» **EXERCISE INSTRUCTIONS**
Would you give again, exactly, the lines running from the line with "аналогичные технологии для анализа" to the end of the data below, both included?

(Transcribed page contents)
-=-=-=-=-

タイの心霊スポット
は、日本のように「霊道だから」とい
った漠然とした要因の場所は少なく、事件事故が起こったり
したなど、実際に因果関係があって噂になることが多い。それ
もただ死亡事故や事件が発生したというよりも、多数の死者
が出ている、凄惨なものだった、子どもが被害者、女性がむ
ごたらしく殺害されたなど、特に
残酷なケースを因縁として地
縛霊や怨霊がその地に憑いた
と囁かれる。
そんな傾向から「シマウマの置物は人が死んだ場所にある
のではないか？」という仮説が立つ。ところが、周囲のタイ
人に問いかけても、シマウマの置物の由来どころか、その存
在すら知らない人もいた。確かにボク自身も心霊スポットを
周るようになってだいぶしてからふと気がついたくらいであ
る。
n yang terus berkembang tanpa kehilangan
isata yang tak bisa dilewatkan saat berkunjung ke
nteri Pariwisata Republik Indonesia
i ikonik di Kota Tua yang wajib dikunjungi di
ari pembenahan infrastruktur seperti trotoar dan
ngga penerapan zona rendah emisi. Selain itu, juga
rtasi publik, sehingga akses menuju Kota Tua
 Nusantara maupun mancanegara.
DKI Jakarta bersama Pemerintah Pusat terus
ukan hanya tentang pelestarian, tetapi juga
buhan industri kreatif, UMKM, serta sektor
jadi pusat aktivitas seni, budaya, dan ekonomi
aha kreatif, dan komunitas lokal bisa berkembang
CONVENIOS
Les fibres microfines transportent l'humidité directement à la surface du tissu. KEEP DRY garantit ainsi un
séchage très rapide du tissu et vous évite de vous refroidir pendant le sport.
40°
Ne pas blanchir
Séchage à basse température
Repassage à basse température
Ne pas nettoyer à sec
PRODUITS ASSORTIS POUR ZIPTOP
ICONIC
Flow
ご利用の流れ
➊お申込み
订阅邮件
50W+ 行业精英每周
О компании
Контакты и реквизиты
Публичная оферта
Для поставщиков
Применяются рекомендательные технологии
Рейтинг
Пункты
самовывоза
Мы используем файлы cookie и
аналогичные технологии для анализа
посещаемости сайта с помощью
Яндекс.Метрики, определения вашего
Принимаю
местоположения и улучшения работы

-=-=-=-=-

» **PROBLEM SOLUTION**
аналогичные технологии для анализа
посещаемости сайта с помощью
Яндекс.Метрики, определения вашего
Принимаю
местоположения и улучшения работы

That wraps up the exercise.